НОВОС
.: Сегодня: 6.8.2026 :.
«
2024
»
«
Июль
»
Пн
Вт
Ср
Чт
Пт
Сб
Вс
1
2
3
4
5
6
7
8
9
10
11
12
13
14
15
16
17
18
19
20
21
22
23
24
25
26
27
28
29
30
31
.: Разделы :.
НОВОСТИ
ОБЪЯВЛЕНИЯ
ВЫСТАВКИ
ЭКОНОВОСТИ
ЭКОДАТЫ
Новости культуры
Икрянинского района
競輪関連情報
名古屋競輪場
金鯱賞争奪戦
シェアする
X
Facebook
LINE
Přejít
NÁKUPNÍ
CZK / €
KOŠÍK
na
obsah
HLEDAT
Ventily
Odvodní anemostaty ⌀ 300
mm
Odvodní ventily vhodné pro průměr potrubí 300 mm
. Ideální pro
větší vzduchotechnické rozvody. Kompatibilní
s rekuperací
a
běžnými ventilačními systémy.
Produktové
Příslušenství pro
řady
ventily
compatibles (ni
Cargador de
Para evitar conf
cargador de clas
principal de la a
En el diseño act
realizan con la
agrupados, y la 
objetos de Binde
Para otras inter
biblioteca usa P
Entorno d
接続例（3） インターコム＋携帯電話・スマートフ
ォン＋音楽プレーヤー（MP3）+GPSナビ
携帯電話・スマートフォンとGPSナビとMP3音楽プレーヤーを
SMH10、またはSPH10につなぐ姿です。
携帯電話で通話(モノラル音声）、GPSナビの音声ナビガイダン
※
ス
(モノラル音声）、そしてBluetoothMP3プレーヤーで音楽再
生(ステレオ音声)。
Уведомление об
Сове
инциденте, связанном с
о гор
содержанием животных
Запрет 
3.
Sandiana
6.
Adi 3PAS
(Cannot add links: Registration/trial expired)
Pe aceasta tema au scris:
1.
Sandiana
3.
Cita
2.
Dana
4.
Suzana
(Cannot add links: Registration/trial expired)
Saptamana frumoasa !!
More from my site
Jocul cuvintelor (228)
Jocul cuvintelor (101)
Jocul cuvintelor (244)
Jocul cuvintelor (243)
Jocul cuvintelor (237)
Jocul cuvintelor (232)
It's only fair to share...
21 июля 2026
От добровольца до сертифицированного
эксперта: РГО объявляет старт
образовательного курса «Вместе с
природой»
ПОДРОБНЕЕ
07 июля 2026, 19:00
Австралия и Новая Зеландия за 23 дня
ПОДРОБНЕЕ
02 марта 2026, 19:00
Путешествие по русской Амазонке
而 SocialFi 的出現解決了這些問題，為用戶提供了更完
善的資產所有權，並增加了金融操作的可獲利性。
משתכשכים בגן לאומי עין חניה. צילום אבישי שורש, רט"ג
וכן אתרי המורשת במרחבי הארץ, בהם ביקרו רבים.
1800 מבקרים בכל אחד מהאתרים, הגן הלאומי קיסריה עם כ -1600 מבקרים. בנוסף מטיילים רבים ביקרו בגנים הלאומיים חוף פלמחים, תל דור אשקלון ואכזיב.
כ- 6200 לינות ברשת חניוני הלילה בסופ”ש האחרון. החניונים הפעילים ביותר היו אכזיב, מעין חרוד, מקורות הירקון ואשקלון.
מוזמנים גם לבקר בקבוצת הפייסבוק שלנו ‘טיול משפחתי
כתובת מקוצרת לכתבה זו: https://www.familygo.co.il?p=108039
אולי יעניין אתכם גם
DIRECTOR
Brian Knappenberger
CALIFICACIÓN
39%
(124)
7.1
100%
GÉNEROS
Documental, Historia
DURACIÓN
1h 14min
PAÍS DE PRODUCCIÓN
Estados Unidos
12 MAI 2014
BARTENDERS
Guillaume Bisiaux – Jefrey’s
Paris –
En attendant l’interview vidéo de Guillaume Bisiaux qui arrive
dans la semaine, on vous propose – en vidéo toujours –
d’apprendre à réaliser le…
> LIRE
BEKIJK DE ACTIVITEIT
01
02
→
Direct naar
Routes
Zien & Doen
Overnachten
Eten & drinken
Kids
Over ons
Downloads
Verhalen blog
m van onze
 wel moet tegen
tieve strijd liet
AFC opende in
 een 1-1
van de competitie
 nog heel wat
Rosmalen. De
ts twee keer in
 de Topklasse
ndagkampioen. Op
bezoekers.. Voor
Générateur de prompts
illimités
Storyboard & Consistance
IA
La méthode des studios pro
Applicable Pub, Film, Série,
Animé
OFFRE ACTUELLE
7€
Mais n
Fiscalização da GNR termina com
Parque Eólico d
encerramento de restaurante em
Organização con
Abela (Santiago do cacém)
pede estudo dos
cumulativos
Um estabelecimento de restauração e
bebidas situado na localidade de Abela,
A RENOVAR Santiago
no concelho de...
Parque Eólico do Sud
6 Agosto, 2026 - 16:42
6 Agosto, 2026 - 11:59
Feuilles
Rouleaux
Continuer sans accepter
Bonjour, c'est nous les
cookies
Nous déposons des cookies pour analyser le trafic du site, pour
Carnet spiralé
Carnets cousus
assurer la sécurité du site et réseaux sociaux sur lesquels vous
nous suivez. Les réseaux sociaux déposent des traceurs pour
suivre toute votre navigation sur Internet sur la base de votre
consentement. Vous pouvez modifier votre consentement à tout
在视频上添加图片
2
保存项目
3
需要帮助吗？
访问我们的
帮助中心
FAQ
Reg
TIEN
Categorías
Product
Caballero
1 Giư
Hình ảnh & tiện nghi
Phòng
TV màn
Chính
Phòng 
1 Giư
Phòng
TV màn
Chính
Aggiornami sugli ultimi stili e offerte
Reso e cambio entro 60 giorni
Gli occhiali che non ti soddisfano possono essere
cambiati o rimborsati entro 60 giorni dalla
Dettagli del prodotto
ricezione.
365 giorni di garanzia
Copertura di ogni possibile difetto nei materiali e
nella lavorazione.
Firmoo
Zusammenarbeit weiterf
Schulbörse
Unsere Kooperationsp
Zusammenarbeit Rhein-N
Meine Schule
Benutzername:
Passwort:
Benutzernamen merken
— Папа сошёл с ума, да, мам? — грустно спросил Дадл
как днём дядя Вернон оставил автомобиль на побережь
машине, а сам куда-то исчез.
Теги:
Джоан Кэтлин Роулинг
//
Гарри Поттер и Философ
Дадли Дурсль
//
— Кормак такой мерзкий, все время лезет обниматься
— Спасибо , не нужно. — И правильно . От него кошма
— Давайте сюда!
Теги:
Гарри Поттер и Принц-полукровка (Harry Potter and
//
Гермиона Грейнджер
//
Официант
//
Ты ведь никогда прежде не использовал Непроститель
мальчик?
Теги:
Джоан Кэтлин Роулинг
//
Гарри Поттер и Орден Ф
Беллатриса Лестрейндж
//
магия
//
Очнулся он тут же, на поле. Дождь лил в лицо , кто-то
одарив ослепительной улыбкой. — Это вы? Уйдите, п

**Directions**
Using the data above, reproduce exactly the lines between those holding "assurer la sécurité" and "От него кошма", inclusive, and no others.

**Response**
assurer la sécurité du site et réseaux sociaux sur lesquels vous
nous suivez. Les réseaux sociaux déposent des traceurs pour
suivre toute votre navigation sur Internet sur la base de votre
consentement. Vous pouvez modifier votre consentement à tout
在视频上添加图片
2
保存项目
3
需要帮助吗？
访问我们的
帮助中心
FAQ
Reg
TIEN
Categorías
Product
Caballero
1 Giư
Hình ảnh & tiện nghi
Phòng
TV màn
Chính
Phòng 
1 Giư
Phòng
TV màn
Chính
Aggiornami sugli ultimi stili e offerte
Reso e cambio entro 60 giorni
Gli occhiali che non ti soddisfano possono essere
cambiati o rimborsati entro 60 giorni dalla
Dettagli del prodotto
ricezione.
365 giorni di garanzia
Copertura di ogni possibile difetto nei materiali e
nella lavorazione.
Firmoo
Zusammenarbeit weiterf
Schulbörse
Unsere Kooperationsp
Zusammenarbeit Rhein-N
Meine Schule
Benutzername:
Passwort:
Benutzernamen merken
— Папа сошёл с ума, да, мам? — грустно спросил Дадл
как днём дядя Вернон оставил автомобиль на побережь
машине, а сам куда-то исчез.
Теги:
Джоан Кэтлин Роулинг
//
Гарри Поттер и Философ
Дадли Дурсль
//
— Кормак такой мерзкий, все время лезет обниматься
— Спасибо , не нужно. — И правильно . От него кошма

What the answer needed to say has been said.